[Collected data]
+ + + +
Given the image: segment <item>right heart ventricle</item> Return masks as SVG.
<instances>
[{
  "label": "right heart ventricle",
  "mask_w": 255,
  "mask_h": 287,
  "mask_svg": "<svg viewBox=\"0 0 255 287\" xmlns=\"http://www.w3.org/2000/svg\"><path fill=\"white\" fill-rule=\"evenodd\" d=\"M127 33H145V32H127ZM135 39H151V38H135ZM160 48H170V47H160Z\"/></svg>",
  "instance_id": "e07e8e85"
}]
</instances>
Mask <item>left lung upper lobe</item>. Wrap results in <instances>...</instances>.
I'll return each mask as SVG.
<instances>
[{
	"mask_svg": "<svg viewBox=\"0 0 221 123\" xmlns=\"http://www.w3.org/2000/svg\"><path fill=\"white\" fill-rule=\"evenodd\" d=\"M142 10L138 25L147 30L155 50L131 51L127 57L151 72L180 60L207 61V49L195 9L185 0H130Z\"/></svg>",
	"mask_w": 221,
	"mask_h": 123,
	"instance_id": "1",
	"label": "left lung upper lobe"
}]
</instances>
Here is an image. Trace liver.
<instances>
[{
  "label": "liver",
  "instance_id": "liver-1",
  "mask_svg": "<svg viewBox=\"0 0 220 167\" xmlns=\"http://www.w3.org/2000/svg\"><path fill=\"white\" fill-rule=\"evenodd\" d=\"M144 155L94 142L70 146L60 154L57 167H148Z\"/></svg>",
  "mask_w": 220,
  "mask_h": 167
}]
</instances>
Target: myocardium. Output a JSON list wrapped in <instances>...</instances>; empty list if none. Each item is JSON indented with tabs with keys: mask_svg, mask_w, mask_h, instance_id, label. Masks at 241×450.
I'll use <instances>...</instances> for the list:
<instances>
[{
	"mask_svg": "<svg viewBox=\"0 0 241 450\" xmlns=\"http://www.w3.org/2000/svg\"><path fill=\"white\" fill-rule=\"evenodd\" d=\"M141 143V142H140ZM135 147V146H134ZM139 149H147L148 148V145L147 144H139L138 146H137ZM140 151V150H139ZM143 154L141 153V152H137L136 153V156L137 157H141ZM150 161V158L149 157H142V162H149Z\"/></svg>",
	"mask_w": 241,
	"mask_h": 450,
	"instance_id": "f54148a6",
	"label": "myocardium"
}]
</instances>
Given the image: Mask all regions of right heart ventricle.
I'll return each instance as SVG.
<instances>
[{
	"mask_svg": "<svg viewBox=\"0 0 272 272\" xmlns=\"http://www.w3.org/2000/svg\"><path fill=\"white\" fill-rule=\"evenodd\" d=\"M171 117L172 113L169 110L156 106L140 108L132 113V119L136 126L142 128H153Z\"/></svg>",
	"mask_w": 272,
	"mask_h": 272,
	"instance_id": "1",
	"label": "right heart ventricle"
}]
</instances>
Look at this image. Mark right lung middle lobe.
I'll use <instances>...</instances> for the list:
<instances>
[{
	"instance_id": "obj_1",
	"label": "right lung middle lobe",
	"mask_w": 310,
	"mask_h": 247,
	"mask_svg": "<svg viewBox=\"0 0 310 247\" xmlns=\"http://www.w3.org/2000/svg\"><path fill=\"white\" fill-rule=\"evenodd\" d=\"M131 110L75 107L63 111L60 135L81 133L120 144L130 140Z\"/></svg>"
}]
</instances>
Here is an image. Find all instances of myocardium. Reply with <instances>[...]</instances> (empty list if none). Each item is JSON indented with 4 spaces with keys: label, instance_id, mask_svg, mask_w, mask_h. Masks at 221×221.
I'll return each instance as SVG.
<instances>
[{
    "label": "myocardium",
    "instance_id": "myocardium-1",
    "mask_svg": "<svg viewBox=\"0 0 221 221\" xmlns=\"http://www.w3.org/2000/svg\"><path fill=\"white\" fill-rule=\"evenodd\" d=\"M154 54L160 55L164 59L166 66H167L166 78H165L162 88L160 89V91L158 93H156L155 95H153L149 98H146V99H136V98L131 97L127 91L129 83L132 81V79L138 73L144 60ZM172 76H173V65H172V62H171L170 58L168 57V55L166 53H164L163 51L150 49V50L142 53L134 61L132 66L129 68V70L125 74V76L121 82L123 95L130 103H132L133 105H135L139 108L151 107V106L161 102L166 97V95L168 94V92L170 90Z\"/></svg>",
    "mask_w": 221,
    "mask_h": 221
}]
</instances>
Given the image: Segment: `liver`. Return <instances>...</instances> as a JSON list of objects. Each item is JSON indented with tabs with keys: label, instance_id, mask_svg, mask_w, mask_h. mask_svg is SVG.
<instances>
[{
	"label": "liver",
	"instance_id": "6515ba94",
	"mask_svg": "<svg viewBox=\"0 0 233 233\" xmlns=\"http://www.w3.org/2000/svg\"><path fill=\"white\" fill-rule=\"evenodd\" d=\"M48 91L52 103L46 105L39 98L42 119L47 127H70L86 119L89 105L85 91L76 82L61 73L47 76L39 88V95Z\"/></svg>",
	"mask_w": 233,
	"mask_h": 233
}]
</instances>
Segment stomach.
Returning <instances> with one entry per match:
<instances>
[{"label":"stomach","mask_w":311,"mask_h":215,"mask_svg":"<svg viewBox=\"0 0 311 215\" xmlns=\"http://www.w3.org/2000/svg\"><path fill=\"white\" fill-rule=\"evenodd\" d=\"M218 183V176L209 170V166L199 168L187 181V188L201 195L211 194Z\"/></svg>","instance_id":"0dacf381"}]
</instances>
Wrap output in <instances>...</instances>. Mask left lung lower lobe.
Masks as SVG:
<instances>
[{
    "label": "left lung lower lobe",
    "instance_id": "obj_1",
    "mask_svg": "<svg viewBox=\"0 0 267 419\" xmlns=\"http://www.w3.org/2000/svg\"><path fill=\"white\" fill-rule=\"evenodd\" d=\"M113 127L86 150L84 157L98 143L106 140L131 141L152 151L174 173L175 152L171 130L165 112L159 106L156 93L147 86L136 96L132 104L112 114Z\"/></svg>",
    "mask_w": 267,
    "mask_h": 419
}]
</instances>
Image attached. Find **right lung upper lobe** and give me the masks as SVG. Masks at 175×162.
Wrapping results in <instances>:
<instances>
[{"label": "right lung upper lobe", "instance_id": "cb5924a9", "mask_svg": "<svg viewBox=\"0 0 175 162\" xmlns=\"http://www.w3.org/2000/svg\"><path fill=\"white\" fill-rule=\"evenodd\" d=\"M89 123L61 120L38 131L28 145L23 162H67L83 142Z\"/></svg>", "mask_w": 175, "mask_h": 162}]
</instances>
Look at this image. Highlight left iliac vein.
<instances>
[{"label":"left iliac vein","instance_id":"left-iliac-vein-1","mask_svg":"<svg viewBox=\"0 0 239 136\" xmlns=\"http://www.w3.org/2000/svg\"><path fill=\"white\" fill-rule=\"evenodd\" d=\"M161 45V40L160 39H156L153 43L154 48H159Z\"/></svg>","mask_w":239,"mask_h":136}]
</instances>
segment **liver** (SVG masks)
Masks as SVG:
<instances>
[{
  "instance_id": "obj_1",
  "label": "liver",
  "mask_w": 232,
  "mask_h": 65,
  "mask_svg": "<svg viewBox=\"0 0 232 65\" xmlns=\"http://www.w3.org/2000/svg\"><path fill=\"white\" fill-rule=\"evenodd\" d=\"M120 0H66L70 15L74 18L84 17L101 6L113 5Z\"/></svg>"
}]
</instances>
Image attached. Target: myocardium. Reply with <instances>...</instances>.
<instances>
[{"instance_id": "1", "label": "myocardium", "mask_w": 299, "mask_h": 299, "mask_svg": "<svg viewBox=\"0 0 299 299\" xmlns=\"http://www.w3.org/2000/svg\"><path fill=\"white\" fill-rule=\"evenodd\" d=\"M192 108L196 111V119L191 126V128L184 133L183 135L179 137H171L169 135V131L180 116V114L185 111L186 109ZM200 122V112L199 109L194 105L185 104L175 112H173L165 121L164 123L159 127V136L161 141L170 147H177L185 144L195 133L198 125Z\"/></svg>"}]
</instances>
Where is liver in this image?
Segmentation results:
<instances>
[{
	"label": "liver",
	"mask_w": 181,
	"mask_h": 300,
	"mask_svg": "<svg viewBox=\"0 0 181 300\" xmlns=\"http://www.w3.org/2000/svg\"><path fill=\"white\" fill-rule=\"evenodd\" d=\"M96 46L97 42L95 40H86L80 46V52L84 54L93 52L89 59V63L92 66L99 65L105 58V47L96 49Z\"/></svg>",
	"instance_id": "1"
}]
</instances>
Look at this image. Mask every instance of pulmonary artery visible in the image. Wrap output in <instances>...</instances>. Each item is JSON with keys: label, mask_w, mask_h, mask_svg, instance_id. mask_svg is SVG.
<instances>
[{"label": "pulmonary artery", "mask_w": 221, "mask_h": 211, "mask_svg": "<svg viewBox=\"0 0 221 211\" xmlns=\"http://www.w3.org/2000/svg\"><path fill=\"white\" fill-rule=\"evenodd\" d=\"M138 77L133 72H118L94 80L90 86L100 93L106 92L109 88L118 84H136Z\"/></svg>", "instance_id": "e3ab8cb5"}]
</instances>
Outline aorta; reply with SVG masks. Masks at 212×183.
+ + + +
- [Brief] List each line in the records above that contains the word "Find". Matching is case-sensitive.

- [Written reply]
Here is an image. Find all instances of myocardium. Reply with <instances>[...]</instances> (empty list if none). Each item is JSON indented with 4 spaces with keys: label, instance_id, mask_svg, mask_w, mask_h. Masks at 221×221.
Image attached. Find **right lung upper lobe** and give me the masks as SVG. Masks at 175×162.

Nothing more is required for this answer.